Problem Married by Accident (MBA) Di Kaum Muda

Isu Married by Accident (MBA) menjadi problematika kaum urban. Istilah MBA identik dengan perkawinan di bawah umur. Permohonan dispensasi nikah marak terjadi di beberapa wilayah di Indonesia diantaranya adalah Kabupaten Maros, Hamil di luar hubungan pernikahan yang sah dan resmi menjadi penyebab bermunculannya kasus-kasus perkawinan dini.

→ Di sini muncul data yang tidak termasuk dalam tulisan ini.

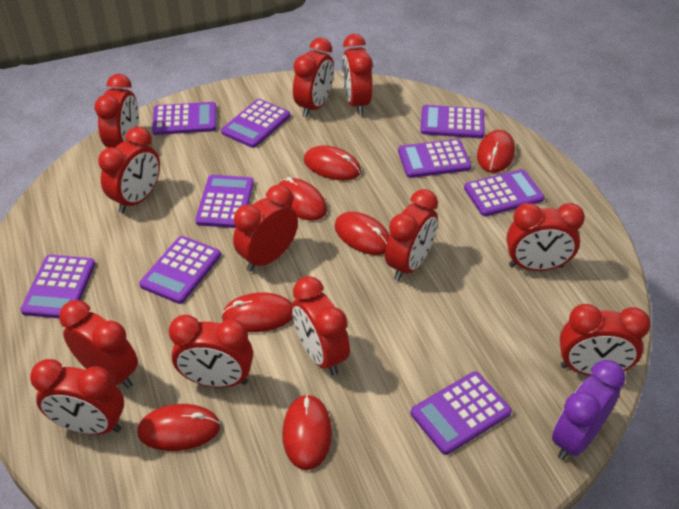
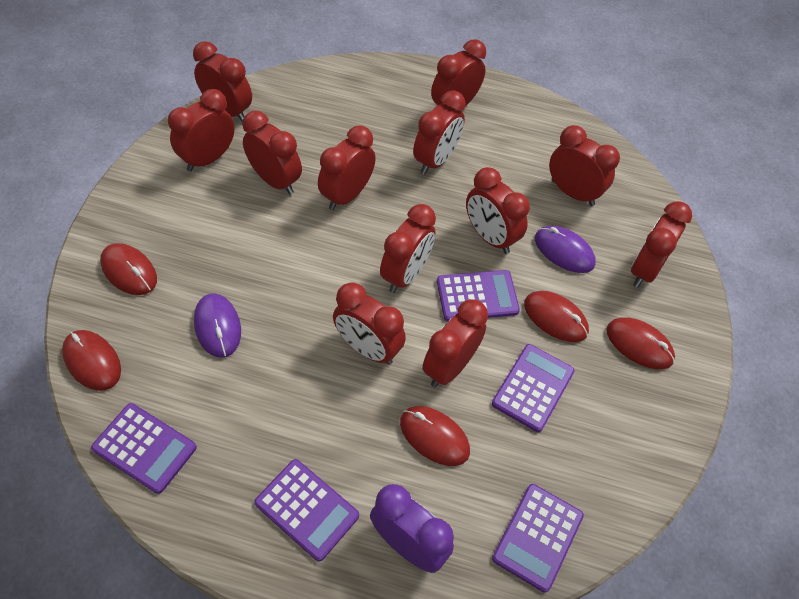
purple calculator: 9 -> 5
purple mouse: 0 -> 2
red mouse: 7 -> 5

Insiden MBA terjadi karena beberapa faktor. Salah satunya edukasi seks yang buruk. Masyarakat kita masih menganggap seksualitas tabu.Pandangan tentang belum lazimnya memberi pendidikan seks menyebabkan sulitnya mendobrak kegagapan akan pendidikan seks. Padahal akses informasi kini hanya segenggaman tangan. Akhirnya akses informasi tanpa batas yang kebablasan diadopsi tidak tepat dan memberi dampak negatif.

Di Indonesia insiden MBA masih sulit diterima sehingga seringkali dengan melanggengkan budaya pernikahan dini seakan menjadi solusi demi menyelamatkan nama baik keluarga. Menikah akibat terjerumus insiden MBA pun menuai banyak problematika tersendiri. Kehamilan sebelum menikah menjadi permasalahan yang memprihatikan. Ironisnya, tanpa disadari hal ini terjadi di sekitar kita.


Masa remaja seperti sekarang ini masih memerlukan gizi yang mengoptimalkan perkembangan tubuh. Kehamilan yang tidak direncanakan meningkatkan risiko kematian ibu dan memicu peningkatan angka kematian bayi, kelahiran prematur dan berat badan bayi rendah. Tanggungan malu akibat hamil di luar nikah juga memungkinkan terbatasnya akses layanan kesehatan semasa hamil sehingga risko komplikasi medis dapat terjadi.

Kondisi hamil dan kelak akan melahirkan memaksa perempuan muda untuk berhenti menerima pendidikan formal di sekolah. Menikah karena hamil pranikah umumnya memaksakan perempuan pada situasi tidak melanjutkan sekolah. Kebanyakan sekolah memiliki kebijakan drop out jika siswa ketahuan hamil. Siswa hamil kerap mendapat beragam stigma negatif baik di lingkungan sekolah maupun lingkungan luar sekolah.

Kasus MBA masih direspons negatif oleh masyarakat kita. Stigma negatif yang melekat pada orang dengan kasus MBA membuat mereka dicaci, dimaki, dipandang negatif, dan mendapat diskriminatif. Kelompok discreditable stigma sering diabaikan dan disisihkan secara sosial. Sanksi sosial dinilai setimpal sebagai hukuman mereka yang melanggar norma sosial.

Bukan saja “dihadiahi” sanksi sosial dalam masyarakat, orang dengan kasus MBA juga memperoleh stigma diri sebagai hasil dari penilaian orang lain. Dampak psikologis yang hadir seperti merasa bersalah, depresi, kehilangan kepercayaan diri, dan low self-esteem. Parahnya, kehamilan pranikah juga memicu tidakan bunuh diri dan aborsi.

Ketidaksiapan menjadi orang tua di usia muda mempengaruhi kepribadian.Usia remaja yang cenderung labil dengan finansial yang tidak stabil sangat memungkinkan perceraian, Kekerasan dalam Rumah Tangga (KDRT) dan angka kriminalitas. Putus sekolah kian mempersempit kesempatan mendapat pekerjaan dan kehidupan yang layak. Oleh karena itu, keluarga dan masyarakat sebagai support system diharapkan mampu memberi dukungan kepada remaja yang married by accident agar memperoleh masa depan yang berkualitas.

Perkawinan dini menjadi gerbang terhadap berbagai kasus kekerasan terhadap anak dan perempuan. Kehamilan pranikah, ketidaksiapan mental menjadi orang tua, dan hilangnya kesempatan anak untuk mendapat pendidikan menjadi masalah bersama yang tidak boleh diabaikan. Perkawinan dini bukanlah solusi terbaik dari masalah tersebut. Mari bersama membangun kesadaran akan pencegahan perkawinan anak.